Die Privatkopie bleibt weiterhin nur dann ein Recht des deutschen Bürgers, wenn er bei dessen Umsetzung (also beim Kopieren der erworbenen Werke) keine Kopiersperre umgeht. Damit liegt dieses Recht in Zukunft in der Hand der Urheber (bzw deren Verwerter) und sollte deshalb aus meiner Sicht nicht Recht genannt werden. Trotzdem müssen die Verbraucher auch weiterhin bei Geräten und Medien, welche zur Herstellung von Kopien genutzt werden können, eine “Pauschalvergütung als gerechten Ausgleich für die Privatkopie” abtreten, ohne dass ihnen dafür überhaupt ein einklagbares Recht auf eine Privatkopie zugestanden wird - verrückte Welt!
Die sogenannte “Bagatellklausel” hat es aber nicht die Gesetzesnovelle geschafft. Darin sollte die Praxis der Staatsanwaltschaften, geringfügige Verstöße wie seltenes illegales Filesharing strafrechtlich nicht zu verfolgen, als Standard übernommen werden. Dies ist nun zwar nicht geschehen, aber auch in Zukunft können die Staatsanwälte nicht wegen jedem einzelnen Filesharer eine Gerichtsverfahren eröffnen und werden deshalb an dieser Praxis festhalten. Was aber im Umkehrschluss nicht bedeutet, dass diese Vergehen legalisiert werden und es gar keine Verfahren mehr gibt - schließlich kann auch der private Raubkopierer mit bis zu drei Jahren Haft bestraft werden.
Zu guter Letzt hat es die CDU nun geschafft, den Weg der öffentlichen Bibliotheken in die digitale Welt von den Angeboten der Verwerter abhängig zu machen. Sie dürfen zwar von allen ihren Werken digitale Kopien erstellen, die Weitergabe innerhalb der Wissenschaft ist aber nur möglich, wenn es kein kommerzielles Angebot für das Original gibt. Da die Verwerter gerne Mondpreise für einfache digitale Kopien verlangen, wird also auch weiterhin viel Literaturarbeit mit der guten alten analogen Kopie betrieben. Manchmal habe ich das Gefühl, für die CDU sind die Interessen der privaten Wirtschaft wichtiger als eine öffentliche Forschung, die man angeblich fördern will.

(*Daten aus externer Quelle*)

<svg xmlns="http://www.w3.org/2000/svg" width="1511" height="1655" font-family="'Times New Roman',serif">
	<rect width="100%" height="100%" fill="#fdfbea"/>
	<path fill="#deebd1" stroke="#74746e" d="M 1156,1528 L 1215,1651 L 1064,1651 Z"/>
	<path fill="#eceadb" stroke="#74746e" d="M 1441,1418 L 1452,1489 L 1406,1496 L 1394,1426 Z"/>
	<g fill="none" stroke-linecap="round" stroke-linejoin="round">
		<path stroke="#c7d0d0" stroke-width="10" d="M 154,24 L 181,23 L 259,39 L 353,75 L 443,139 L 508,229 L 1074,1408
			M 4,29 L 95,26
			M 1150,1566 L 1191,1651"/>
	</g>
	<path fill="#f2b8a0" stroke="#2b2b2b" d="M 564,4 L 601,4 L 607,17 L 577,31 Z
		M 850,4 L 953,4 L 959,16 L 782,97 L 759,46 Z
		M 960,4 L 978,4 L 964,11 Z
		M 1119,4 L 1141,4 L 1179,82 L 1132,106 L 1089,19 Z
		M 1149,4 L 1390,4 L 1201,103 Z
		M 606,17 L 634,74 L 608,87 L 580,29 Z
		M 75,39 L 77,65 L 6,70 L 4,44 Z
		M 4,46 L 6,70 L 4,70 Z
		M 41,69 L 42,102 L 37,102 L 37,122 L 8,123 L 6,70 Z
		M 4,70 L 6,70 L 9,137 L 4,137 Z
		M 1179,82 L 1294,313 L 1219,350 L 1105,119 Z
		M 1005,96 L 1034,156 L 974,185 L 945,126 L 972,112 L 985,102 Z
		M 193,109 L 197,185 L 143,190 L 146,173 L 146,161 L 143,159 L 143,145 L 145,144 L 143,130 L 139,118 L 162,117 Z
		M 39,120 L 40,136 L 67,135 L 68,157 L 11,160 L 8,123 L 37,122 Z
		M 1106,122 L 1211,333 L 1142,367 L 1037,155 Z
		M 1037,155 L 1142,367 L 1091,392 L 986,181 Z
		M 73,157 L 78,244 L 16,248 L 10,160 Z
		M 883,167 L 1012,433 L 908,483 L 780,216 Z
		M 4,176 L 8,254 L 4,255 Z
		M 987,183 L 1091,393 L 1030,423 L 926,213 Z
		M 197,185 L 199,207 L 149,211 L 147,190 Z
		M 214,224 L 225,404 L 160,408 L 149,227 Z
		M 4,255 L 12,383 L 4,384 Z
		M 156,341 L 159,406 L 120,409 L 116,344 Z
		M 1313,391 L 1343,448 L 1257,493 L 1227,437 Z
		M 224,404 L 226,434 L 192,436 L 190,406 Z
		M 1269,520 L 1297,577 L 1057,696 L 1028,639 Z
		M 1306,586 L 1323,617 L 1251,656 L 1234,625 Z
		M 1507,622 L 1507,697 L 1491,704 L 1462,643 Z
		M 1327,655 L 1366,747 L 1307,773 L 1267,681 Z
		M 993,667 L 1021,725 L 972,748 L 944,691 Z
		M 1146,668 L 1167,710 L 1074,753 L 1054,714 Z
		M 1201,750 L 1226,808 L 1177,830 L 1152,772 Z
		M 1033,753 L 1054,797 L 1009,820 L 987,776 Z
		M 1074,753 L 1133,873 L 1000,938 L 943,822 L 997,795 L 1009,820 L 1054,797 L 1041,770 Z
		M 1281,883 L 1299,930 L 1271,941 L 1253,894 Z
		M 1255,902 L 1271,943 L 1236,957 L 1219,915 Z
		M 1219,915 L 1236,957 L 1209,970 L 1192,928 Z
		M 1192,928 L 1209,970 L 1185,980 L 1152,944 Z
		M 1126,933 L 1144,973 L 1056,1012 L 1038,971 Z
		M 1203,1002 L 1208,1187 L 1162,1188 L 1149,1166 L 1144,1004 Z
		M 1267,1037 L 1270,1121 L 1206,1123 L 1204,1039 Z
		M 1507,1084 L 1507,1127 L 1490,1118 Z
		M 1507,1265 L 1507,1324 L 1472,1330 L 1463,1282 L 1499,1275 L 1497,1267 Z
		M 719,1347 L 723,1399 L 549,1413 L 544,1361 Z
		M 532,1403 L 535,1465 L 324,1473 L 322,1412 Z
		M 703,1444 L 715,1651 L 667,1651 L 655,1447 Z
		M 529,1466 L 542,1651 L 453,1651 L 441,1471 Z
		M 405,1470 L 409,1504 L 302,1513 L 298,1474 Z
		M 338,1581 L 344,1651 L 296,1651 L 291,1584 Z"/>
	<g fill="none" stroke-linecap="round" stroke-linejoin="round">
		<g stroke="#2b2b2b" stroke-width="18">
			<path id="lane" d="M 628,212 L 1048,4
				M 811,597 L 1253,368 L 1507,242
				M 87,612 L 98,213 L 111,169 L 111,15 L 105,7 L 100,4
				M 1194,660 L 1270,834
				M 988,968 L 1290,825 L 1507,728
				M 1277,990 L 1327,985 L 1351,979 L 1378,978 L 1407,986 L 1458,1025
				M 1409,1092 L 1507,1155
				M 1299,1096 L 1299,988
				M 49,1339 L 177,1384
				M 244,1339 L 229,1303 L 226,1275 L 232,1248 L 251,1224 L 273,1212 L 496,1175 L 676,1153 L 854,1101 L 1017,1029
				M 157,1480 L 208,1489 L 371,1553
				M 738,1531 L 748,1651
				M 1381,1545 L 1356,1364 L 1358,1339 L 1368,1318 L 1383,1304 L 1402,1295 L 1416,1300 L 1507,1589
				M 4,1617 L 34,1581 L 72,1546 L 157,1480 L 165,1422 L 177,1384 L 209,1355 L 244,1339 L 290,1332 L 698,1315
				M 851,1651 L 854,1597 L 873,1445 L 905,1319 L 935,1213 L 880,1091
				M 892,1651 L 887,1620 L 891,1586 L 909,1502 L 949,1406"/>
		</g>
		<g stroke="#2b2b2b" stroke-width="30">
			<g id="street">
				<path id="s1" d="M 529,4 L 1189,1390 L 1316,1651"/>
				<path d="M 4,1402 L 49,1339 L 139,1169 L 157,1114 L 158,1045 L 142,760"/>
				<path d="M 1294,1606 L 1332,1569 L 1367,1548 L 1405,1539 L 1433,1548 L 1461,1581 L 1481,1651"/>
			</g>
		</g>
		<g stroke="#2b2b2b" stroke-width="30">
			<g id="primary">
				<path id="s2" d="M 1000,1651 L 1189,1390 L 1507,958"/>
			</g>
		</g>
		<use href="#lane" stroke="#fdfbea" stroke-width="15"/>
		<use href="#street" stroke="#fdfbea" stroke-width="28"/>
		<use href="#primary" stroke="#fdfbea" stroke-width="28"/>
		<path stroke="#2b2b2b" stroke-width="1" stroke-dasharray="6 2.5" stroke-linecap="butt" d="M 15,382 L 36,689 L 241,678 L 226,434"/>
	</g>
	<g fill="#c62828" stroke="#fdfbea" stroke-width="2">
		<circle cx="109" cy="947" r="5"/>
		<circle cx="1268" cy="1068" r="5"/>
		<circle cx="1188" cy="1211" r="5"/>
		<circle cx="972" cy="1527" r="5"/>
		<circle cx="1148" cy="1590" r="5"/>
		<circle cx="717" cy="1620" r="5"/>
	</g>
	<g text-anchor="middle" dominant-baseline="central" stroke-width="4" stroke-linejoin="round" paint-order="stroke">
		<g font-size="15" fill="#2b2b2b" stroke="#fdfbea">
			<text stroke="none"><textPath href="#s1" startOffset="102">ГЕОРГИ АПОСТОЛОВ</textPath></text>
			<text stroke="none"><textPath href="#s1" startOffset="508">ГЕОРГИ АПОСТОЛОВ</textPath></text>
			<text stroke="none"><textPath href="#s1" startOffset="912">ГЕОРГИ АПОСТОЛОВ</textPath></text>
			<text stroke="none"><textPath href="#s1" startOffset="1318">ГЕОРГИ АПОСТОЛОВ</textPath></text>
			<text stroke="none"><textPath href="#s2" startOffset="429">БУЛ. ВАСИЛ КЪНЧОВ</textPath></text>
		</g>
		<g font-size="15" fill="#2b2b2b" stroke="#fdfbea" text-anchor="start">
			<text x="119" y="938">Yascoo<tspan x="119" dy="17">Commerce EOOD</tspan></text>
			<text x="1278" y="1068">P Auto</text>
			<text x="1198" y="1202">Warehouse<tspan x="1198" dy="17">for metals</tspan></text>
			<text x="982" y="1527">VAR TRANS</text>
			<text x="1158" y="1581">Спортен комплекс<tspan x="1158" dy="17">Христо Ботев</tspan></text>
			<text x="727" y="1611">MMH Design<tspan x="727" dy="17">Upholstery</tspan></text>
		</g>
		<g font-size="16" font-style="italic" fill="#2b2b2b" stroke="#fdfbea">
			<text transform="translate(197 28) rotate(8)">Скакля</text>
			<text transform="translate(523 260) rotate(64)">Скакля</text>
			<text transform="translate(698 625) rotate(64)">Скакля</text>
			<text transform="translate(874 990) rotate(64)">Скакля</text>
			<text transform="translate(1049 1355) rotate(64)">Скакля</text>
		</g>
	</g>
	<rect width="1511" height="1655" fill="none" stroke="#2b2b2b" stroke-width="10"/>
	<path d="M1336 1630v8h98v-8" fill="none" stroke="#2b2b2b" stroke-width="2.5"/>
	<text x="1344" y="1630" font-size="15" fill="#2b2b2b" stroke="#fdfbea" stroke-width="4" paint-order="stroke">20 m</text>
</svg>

Fazit: Viel ist nicht passiert in der zweiten Stufe der Urheberrechtsnovelle, vielmehr wurden hauptsächlich bisherige Ansichten der Regierung und die z.T. schon vorhandene Rechtssprechung in das Gesetz übernommen. Lücken, Grauzonen und Widersprüche gibt es auch weiterhin und die Regierung hat wenig Mut gezeigt, in dem ständigen Streit zwischen Nutzern und Urhebern/Verwertern die eigenen legislativen Freiheiten zu nutzen und eindeutige Vorgaben für ein gemeinsames Miteinander zu schaffen. So werden sich auch weiterhin beide Seiten öfters einmal vor Gericht treffen, um einen Ausgleich für die sich überschneidenden Rechte zu finden.
Update: Etwas mehr Mut beweisen die Franzosen. Dort müssen künftig alle Hersteller von DRM-Systemen sicherstellen, dass ihre Systeme interoperabel ist, damit alle Verbraucher ihre erworbenen Medien auf allen dafür vorgesehenen Playern abspielen können. Dies läuft entweder auf Player hinaus, die alle DRM-Standards unterstützen, oder auf ein einziges Standardsystem, welches von allen Playern und Contentanbietern genutzt wird. Sollte diese Interpretation richtig sein, könnte dies auch positive Auswirkungen auf andere Länder haben, da die meisten Konzerne ihre Produkte mittlerweile global anbieten. Doch da bin ich bestimmt zu optmistisch; erst einmal bleibt abzuwarten, ob dieses Gesetz in Frankreich überhaupt angenommen wird.